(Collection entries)
BEGIN

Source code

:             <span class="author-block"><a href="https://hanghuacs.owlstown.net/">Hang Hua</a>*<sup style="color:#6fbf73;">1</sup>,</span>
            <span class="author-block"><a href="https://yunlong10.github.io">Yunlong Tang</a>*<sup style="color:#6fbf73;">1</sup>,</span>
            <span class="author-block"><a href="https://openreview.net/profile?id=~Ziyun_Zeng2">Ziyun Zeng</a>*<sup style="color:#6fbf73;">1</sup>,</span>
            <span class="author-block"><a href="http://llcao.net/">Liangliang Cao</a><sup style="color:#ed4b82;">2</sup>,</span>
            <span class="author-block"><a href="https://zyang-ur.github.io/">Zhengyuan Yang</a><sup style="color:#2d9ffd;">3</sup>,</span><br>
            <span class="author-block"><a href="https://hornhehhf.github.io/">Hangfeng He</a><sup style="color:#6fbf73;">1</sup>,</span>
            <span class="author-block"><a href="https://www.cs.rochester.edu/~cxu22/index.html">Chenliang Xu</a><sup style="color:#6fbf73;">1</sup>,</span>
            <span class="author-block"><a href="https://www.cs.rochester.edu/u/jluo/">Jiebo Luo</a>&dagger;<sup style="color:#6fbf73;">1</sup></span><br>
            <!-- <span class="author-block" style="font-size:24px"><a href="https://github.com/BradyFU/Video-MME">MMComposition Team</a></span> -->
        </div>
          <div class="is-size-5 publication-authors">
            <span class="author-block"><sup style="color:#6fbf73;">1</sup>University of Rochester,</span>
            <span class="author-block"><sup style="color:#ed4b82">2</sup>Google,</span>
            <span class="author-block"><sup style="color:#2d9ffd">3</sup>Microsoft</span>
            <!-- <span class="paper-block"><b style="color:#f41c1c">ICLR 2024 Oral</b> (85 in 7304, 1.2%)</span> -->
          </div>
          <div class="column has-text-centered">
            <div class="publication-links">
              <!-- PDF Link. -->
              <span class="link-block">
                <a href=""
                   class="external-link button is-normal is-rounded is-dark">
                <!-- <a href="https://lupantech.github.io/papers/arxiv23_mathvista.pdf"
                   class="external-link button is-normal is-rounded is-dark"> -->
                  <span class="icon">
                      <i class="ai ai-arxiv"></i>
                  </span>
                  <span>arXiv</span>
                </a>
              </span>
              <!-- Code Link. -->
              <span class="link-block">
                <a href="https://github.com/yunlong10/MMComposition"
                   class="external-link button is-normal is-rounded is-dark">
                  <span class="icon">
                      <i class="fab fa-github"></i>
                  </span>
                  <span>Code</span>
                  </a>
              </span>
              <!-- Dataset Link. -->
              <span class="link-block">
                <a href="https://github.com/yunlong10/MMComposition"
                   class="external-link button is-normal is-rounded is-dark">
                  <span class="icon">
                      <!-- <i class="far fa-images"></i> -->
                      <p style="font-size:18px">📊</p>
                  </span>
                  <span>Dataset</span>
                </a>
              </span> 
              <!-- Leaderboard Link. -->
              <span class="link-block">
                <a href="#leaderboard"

END

## About this task
Character for character, reproduce all of the lines above.

## Answer space
Source code

:             <span class="author-block"><a href="https://hanghuacs.owlstown.net/">Hang Hua</a>*<sup style="color:#6fbf73;">1</sup>,</span>
            <span class="author-block"><a href="https://yunlong10.github.io">Yunlong Tang</a>*<sup style="color:#6fbf73;">1</sup>,</span>
            <span class="author-block"><a href="https://openreview.net/profile?id=~Ziyun_Zeng2">Ziyun Zeng</a>*<sup style="color:#6fbf73;">1</sup>,</span>
            <span class="author-block"><a href="http://llcao.net/">Liangliang Cao</a><sup style="color:#ed4b82;">2</sup>,</span>
            <span class="author-block"><a href="https://zyang-ur.github.io/">Zhengyuan Yang</a><sup style="color:#2d9ffd;">3</sup>,</span><br>
            <span class="author-block"><a href="https://hornhehhf.github.io/">Hangfeng He</a><sup style="color:#6fbf73;">1</sup>,</span>
            <span class="author-block"><a href="https://www.cs.rochester.edu/~cxu22/index.html">Chenliang Xu</a><sup style="color:#6fbf73;">1</sup>,</span>
            <span class="author-block"><a href="https://www.cs.rochester.edu/u/jluo/">Jiebo Luo</a>&dagger;<sup style="color:#6fbf73;">1</sup></span><br>
            <!-- <span class="author-block" style="font-size:24px"><a href="https://github.com/BradyFU/Video-MME">MMComposition Team</a></span> -->
        </div>
          <div class="is-size-5 publication-authors">
            <span class="author-block"><sup style="color:#6fbf73;">1</sup>University of Rochester,</span>
            <span class="author-block"><sup style="color:#ed4b82">2</sup>Google,</span>
            <span class="author-block"><sup style="color:#2d9ffd">3</sup>Microsoft</span>
            <!-- <span class="paper-block"><b style="color:#f41c1c">ICLR 2024 Oral</b> (85 in 7304, 1.2%)</span> -->
          </div>
          <div class="column has-text-centered">
            <div class="publication-links">
              <!-- PDF Link. -->
              <span class="link-block">
                <a href=""
                   class="external-link button is-normal is-rounded is-dark">
                <!-- <a href="https://lupantech.github.io/papers/arxiv23_mathvista.pdf"
                   class="external-link button is-normal is-rounded is-dark"> -->
                  <span class="icon">
                      <i class="ai ai-arxiv"></i>
                  </span>
                  <span>arXiv</span>
                </a>
              </span>
              <!-- Code Link. -->
              <span class="link-block">
                <a href="https://github.com/yunlong10/MMComposition"
                   class="external-link button is-normal is-rounded is-dark">
                  <span class="icon">
                      <i class="fab fa-github"></i>
                  </span>
                  <span>Code</span>
                  </a>
              </span>
              <!-- Dataset Link. -->
              <span class="link-block">
                <a href="https://github.com/yunlong10/MMComposition"
                   class="external-link button is-normal is-rounded is-dark">
                  <span class="icon">
                      <!-- <i class="far fa-images"></i> -->
                      <p style="font-size:18px">📊</p>
                  </span>
                  <span>Dataset</span>
                </a>
              </span> 
              <!-- Leaderboard Link. -->
              <span class="link-block">
                <a href="#leaderboard"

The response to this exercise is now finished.